◆ **DOCUMENT PASSAGE**
<<<<
My Birthday

My Birthday
My Birthday

My Birthday

It’s the fourteenth of August again – the day Japan ended the Second World War and my birthday, although they didn’t occur in the same year. I came along nine years after the war. No, party this year though for me. I’m not keen on them, but my wife has insisted on having one for the last ten years; this year I’m getting my own way and we’re just going out for a meal. I think she has been hoping that I would grow to enjoy my birthday parties, but it looks like she is finally conceding defeat.

I’ll say this for her though, she has tried harder than anyone since my mother to make my birthday celebrations enjoyable, but I just don’t like being the centre of attention. I enjoy other people’s birthday parties, just not my own. And it’s not because it marks my rapid passage through time, I don’t like receiving presents either.

She can’t understand that and never will.

So, here I am, sitting alone in the shop I go to every day drinking a beer and writing to you, my absent friend. Neem will pick me up in three hours to go for our meal in a nearby village and in the meantime, I will do what I do every year, albeit a bit later than usual, walk around all the shops in the village (all six of them) and have a drink in each one until Neem’s ready for me.
>>>>
◆ **GIVEN ENTRIES**
<<<<
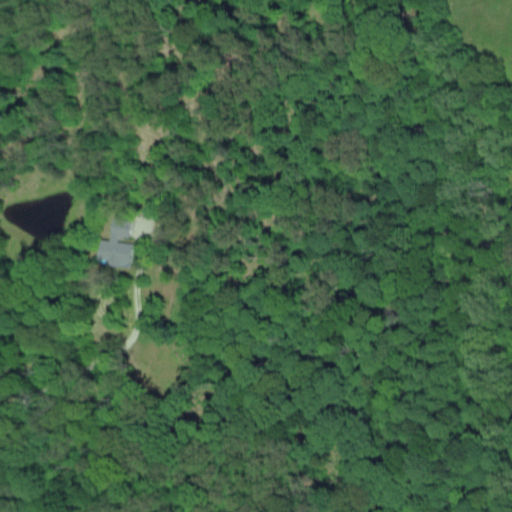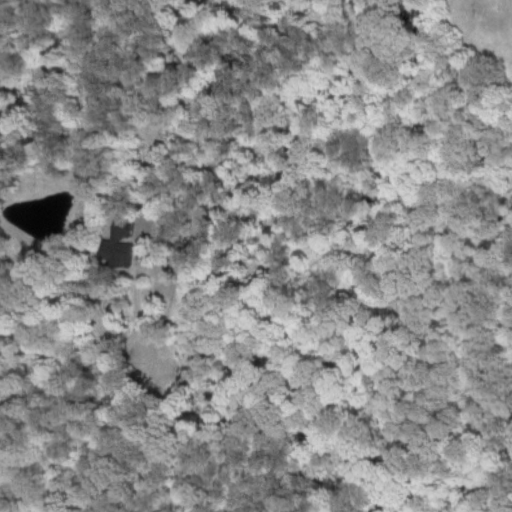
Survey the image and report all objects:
building: (116, 242)
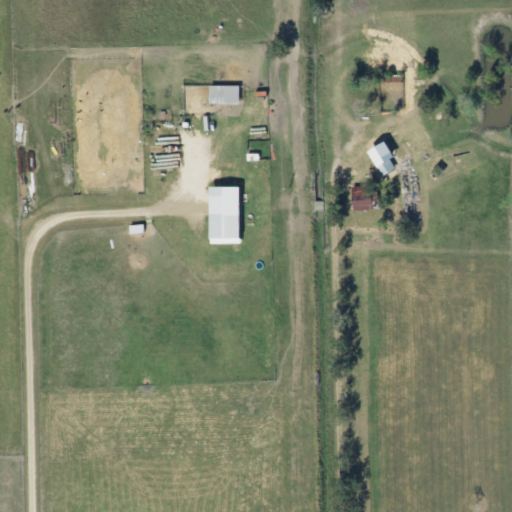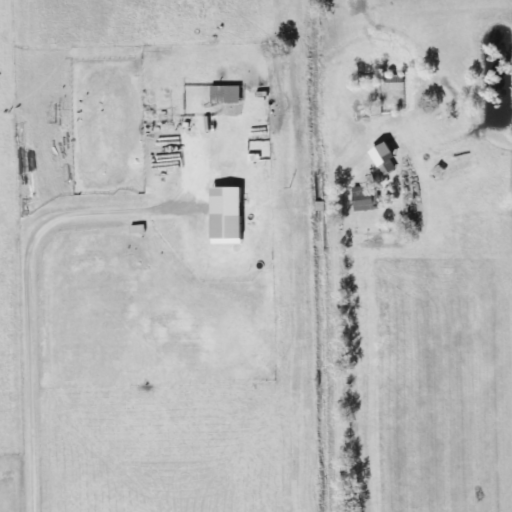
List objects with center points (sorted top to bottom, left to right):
building: (356, 199)
road: (23, 288)
road: (336, 370)
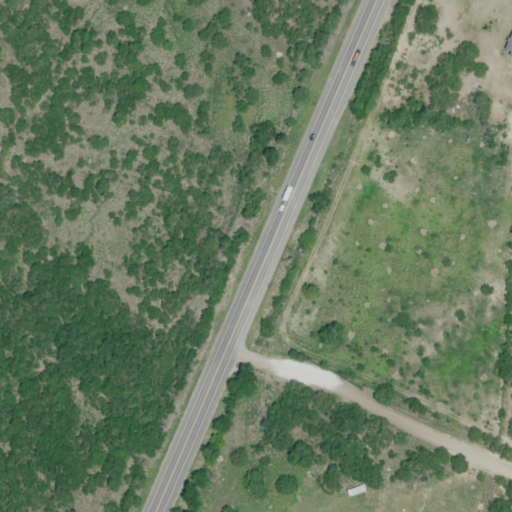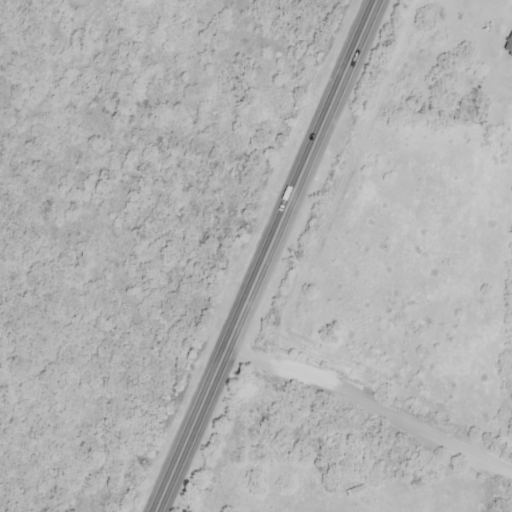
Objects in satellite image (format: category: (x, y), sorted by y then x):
building: (509, 46)
road: (262, 255)
road: (369, 403)
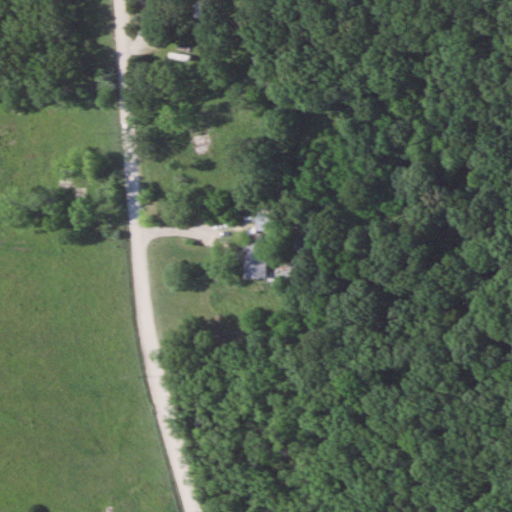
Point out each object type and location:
building: (207, 9)
building: (178, 128)
building: (254, 256)
road: (137, 259)
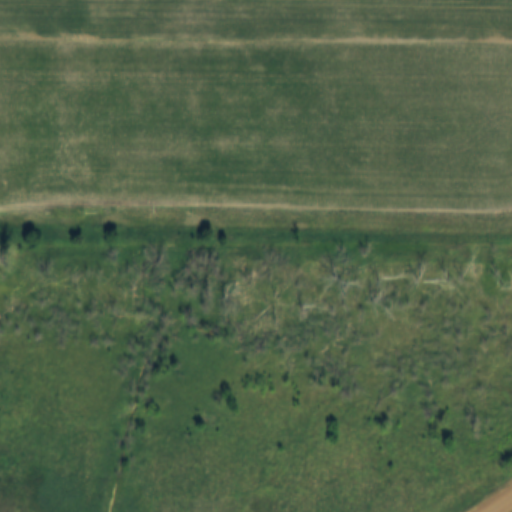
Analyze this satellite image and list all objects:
road: (505, 507)
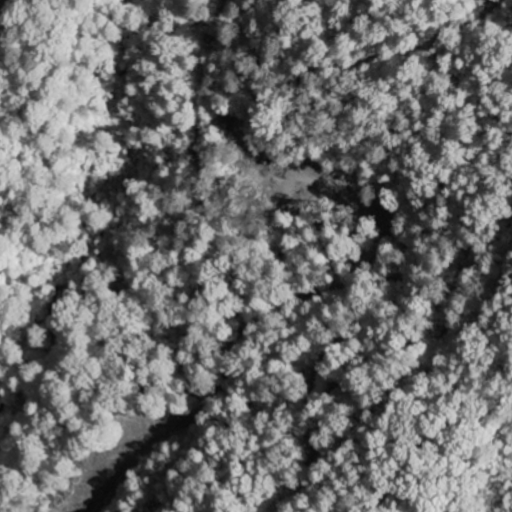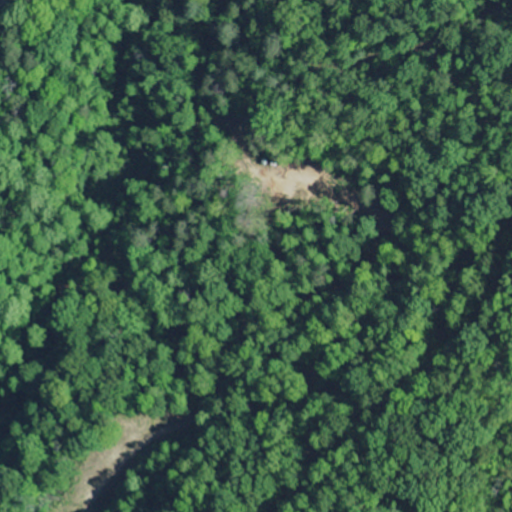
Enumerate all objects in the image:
road: (111, 239)
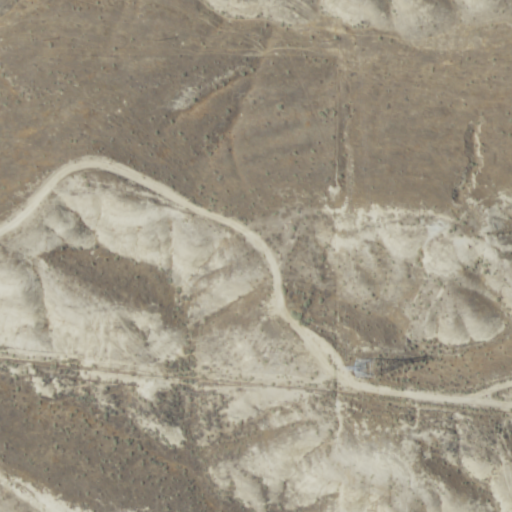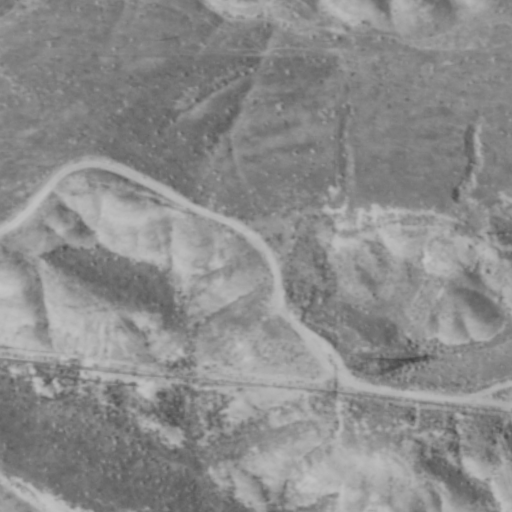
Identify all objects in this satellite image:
road: (278, 241)
power tower: (363, 369)
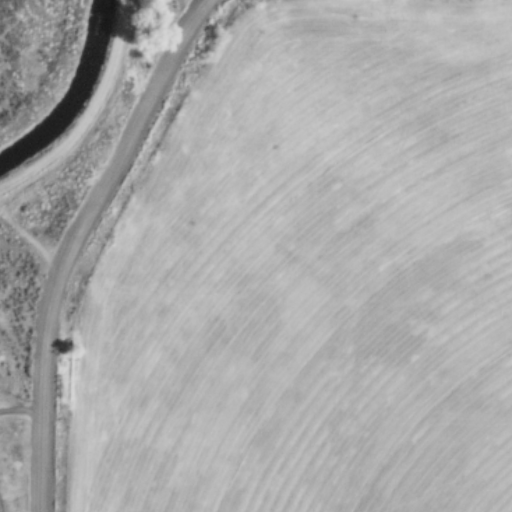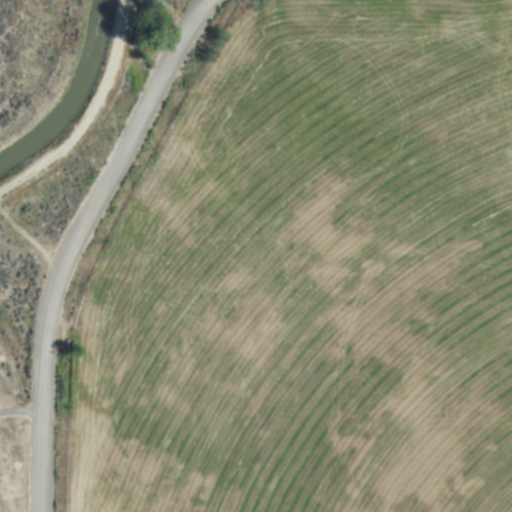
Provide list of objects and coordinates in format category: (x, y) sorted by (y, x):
road: (90, 114)
road: (68, 241)
road: (19, 409)
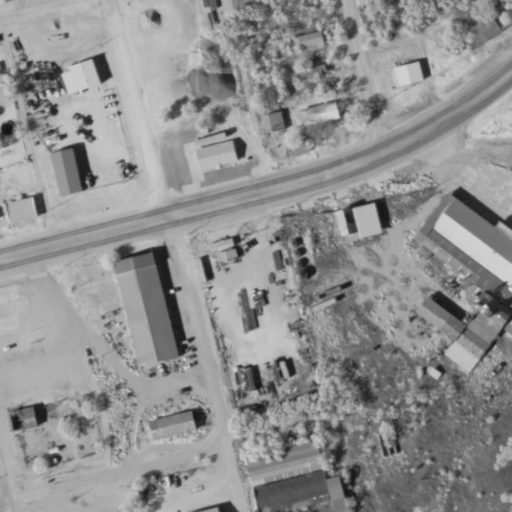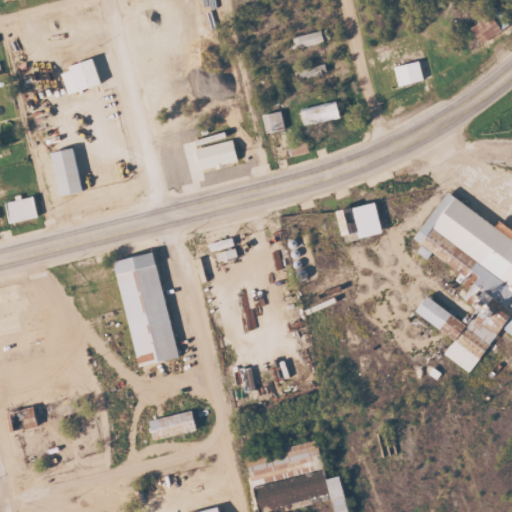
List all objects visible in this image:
road: (41, 10)
building: (491, 26)
building: (310, 38)
road: (58, 42)
building: (316, 71)
building: (412, 73)
road: (368, 75)
building: (85, 76)
road: (475, 92)
road: (246, 93)
road: (137, 107)
building: (326, 113)
building: (277, 121)
road: (27, 134)
building: (218, 151)
building: (71, 171)
road: (223, 199)
building: (24, 209)
building: (365, 221)
building: (472, 275)
building: (150, 309)
road: (205, 363)
building: (27, 419)
building: (177, 425)
road: (161, 460)
building: (298, 477)
road: (4, 494)
building: (216, 510)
>>>>
List every thing the narrator of the birthday post says they dislike or are not keen on.

- Birthday parties of their own
- Being the centre of attention
- Receiving presents